Baca juga: Perppu Cipta Kerja: Bentuk Pembangkangan Terhadap Putusan Mahkamah Konstitusi
Quo Vadis Independensi Mahkamah Konstitusi
Dissenting opinion (pendapat berbeda) yang disampaikan oleh Saldi Isra sangat menarik. Salah satu yang penulis kutip ialah “quo vadis mahkamah konstitusi?”. Dia mencerminkan misteri di balik perubahan tiba-tiba dalam pendirian beberapa hakim konstitusi. Beberapa hakim tampak tidak konsisten, bahkan dalam kasus yang serupa. Kritik juga ditujukan kepada Ketua MK, Anwar Usman, yang seharusnya menjaga independensi tetapi ikut serta dalam beberapa putusan, termasuk yang melibatkan kepentingan keluarganya.
Hal tersebut tentunya tidak sesuai dengan asas hukum “nemo judex idoneus propria causa” yang artinya lebih kurang adalah bahwasanya seorang hakim dilarang keras mengadili perkara yang berkaitan dengan pribadinya. Hal tersebut guna menjamin objektivitas peradilan serta independensinya.
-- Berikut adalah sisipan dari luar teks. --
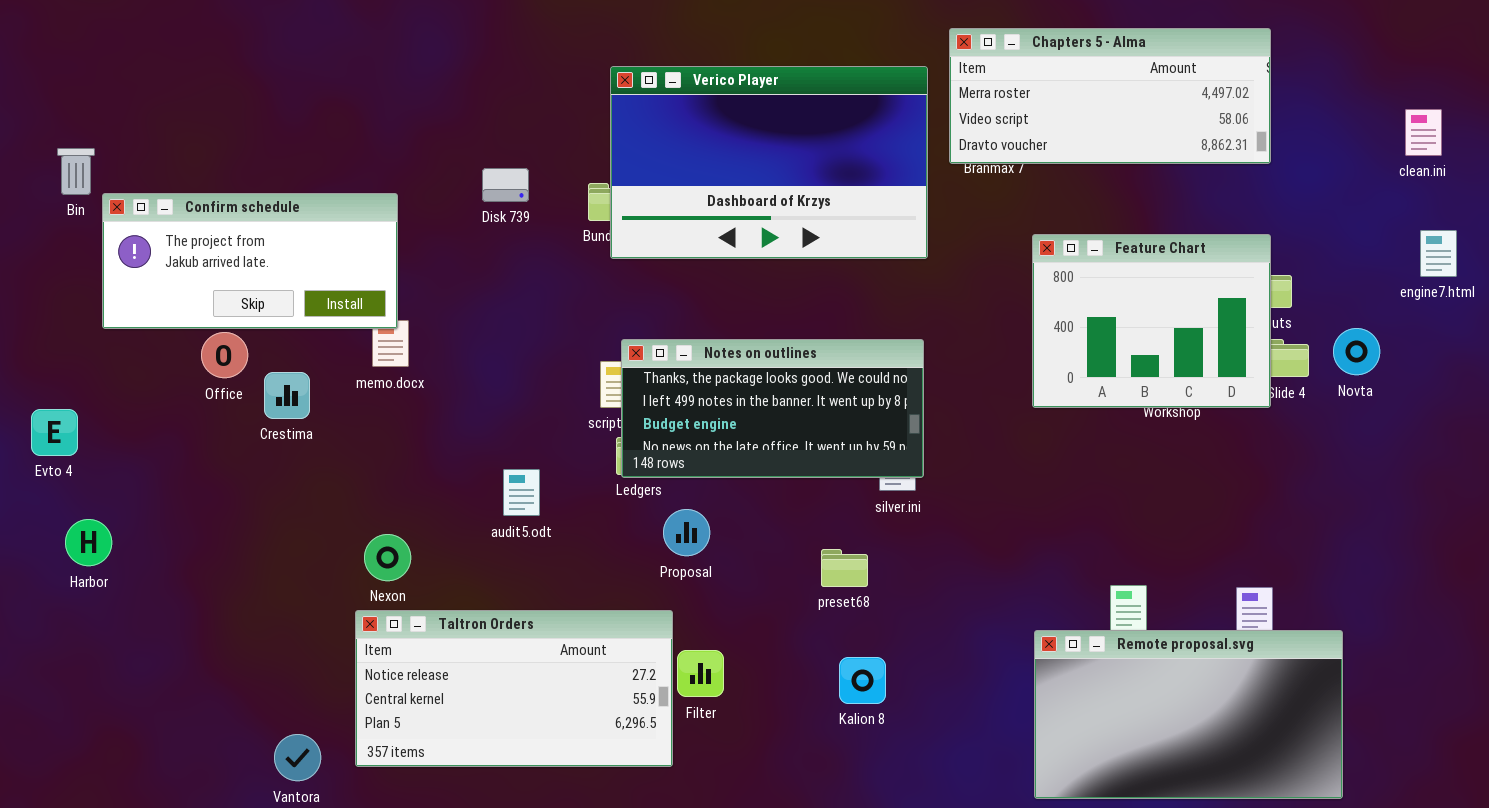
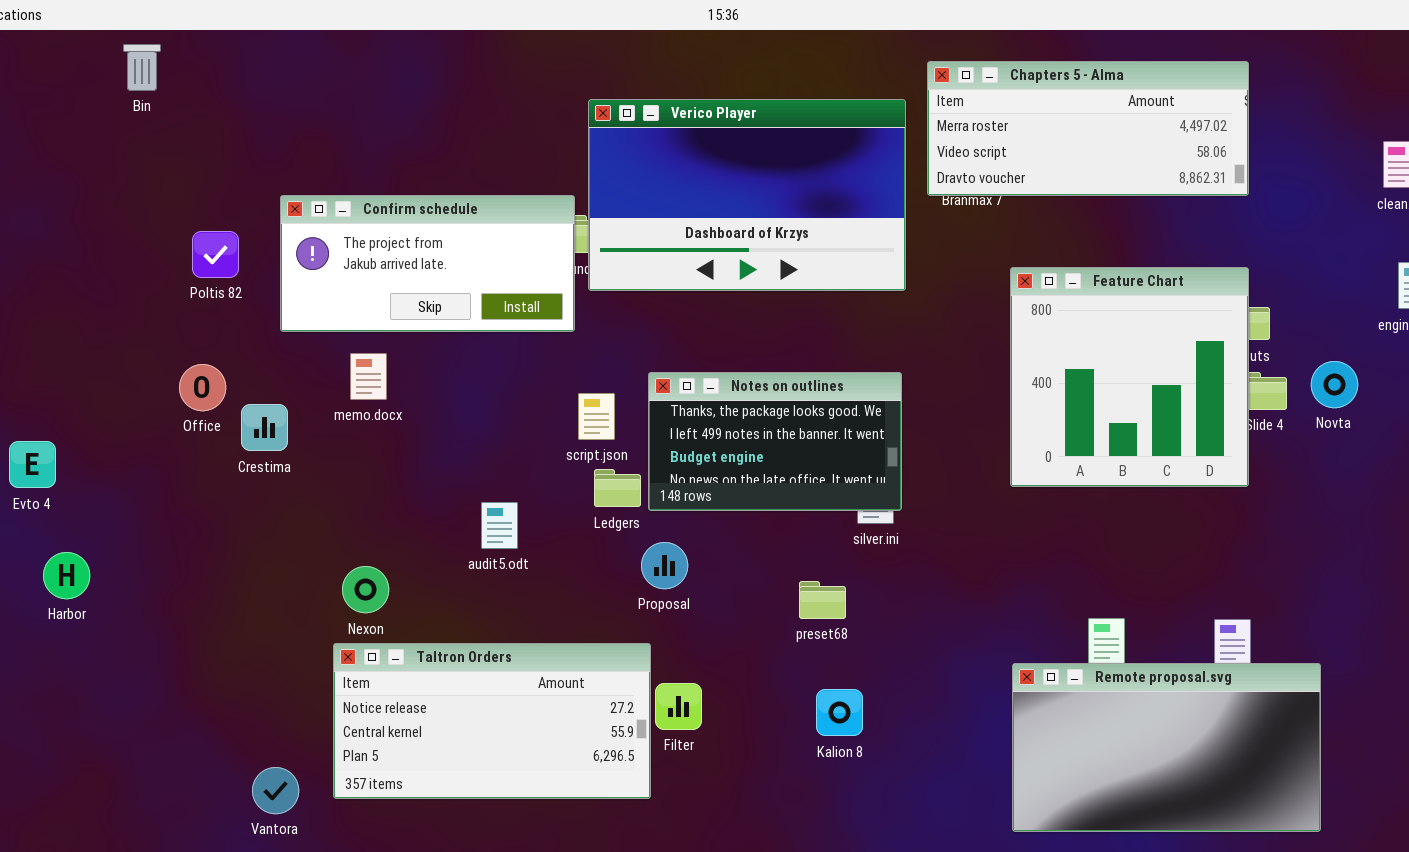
Bin: [57,148,95,195] -> [123,44,161,91], moved
Confirm schedule: [102,193,398,329] -> [280,195,575,332], moved
Feature Chart: [1032,234,1271,408] -> [1010,267,1249,487], resized
Notes on outlines: [621,339,924,478] -> [648,372,902,511], resized

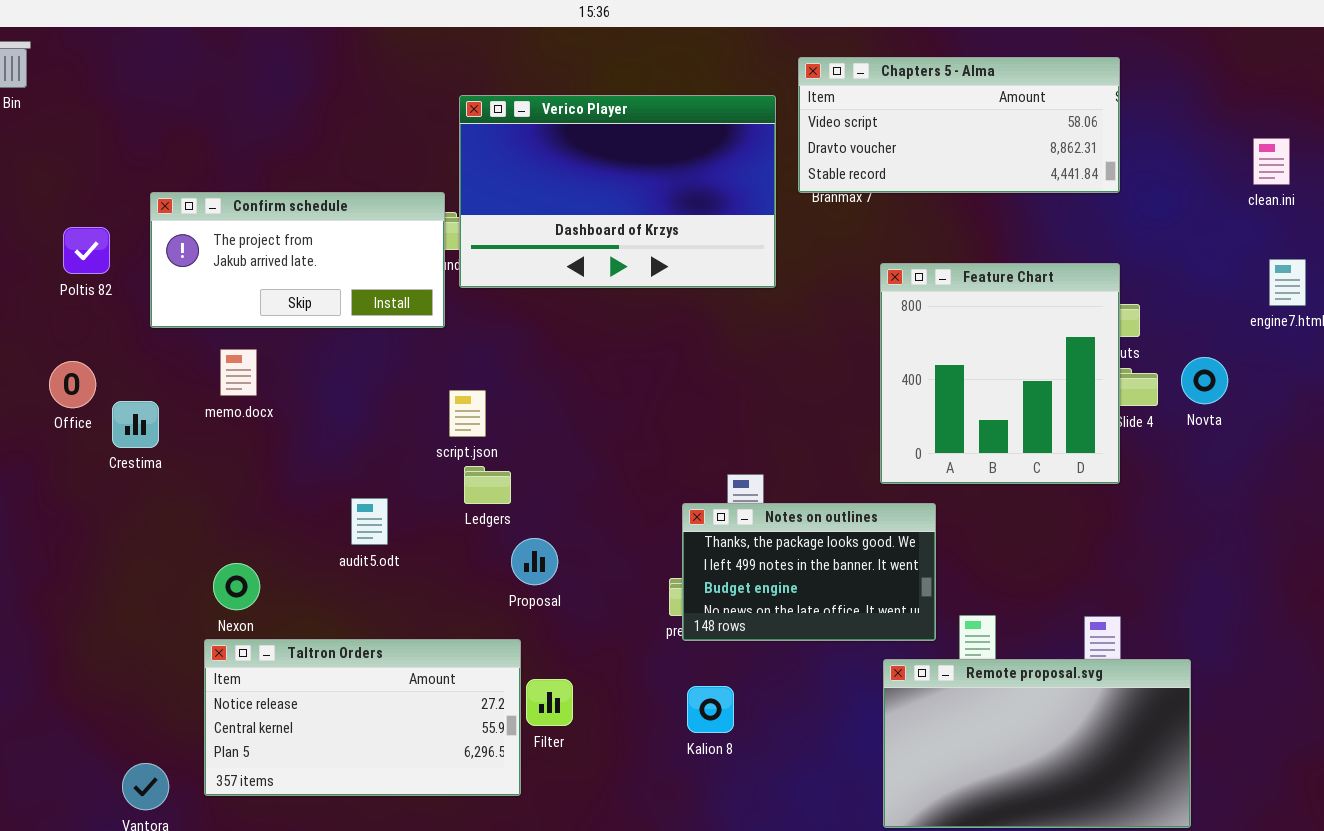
Chapters 5 - Alma: [927,61,1249,196] -> [798,57,1120,193], scrolled down 1 row
Notes on outlines: [648,372,902,511] -> [682,503,936,641], moved

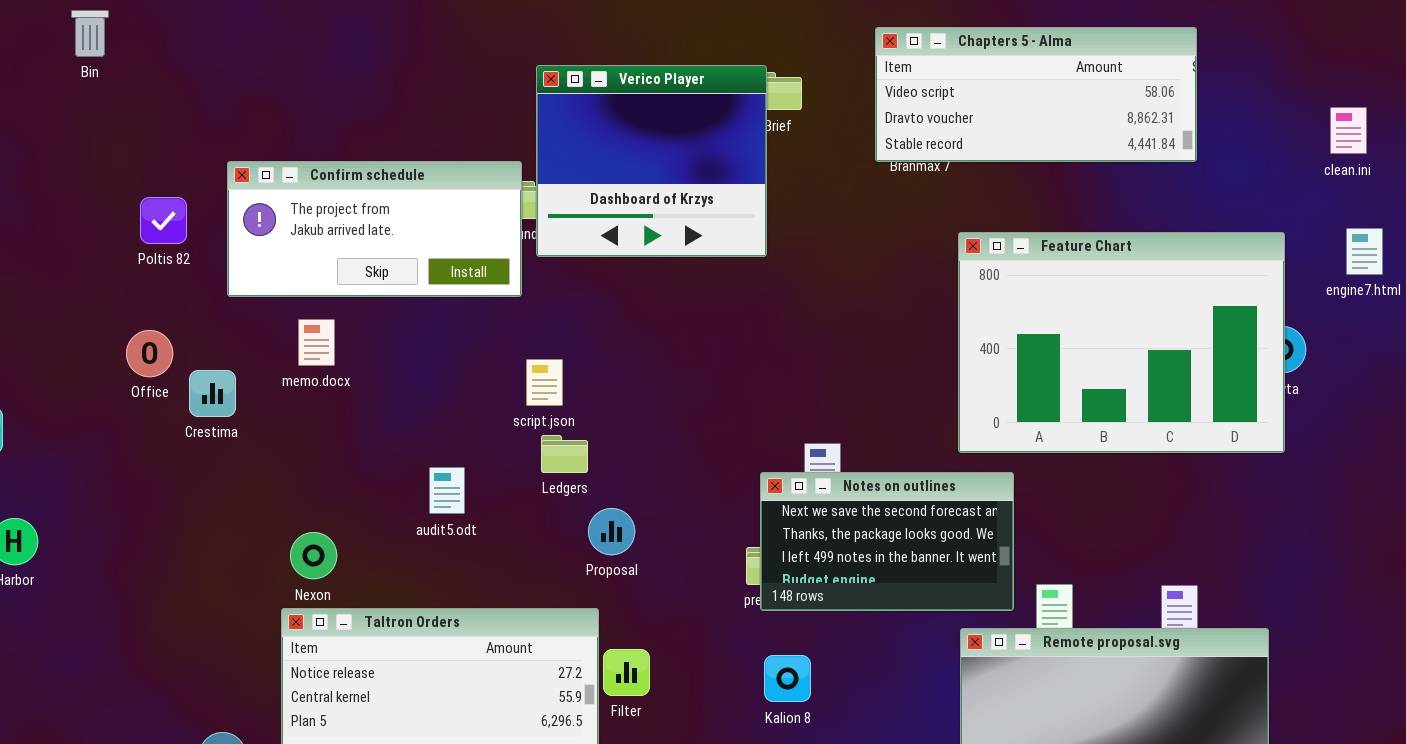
Verico Player: [459,95,776,288] -> [536,65,767,257], resized
Feature Chart: [880,263,1120,484] -> [958,232,1285,453], resized
Notes on outlines: [682,503,936,641] -> [760,472,1014,611], scrolled up 1 row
Saldi Isra menggambarkan bahwa perubahan dalam putusan MK tidak didasarkan pada argumentasi hukum yang kuat, melainkan pada pandangan dan kepentingan pribadi para hakim.
Tak hanya Saldi Isra dan hakim MK lainnya, sejumlah pakar hukum seperti Yusril Ihza Mahendra, Mahfud MD, Zainal Arifin Mochtar dan Ferri Amsari pun tidak setuju atau menolak adanya putusan tersebut. Bahkan, Yusril pun berpendapat bahwa putusan tersebut memiliki cacat hukum. Sedangkan menurut Mahfud MD putusan tersebut tidak sesuai secara fundamental.
Oleh sebab itu menurut hemat penulis, ketika membahas terkait hukum di Indonesia dewasa ini, tentu tidak terlepas daripada kepentingan politik. Pun hukum merupakan produk politik. Kebenaran akan terus ada dan berlipat ganda, tetapi semua itu harus hilang ditangan para penguasa yang gila dunia.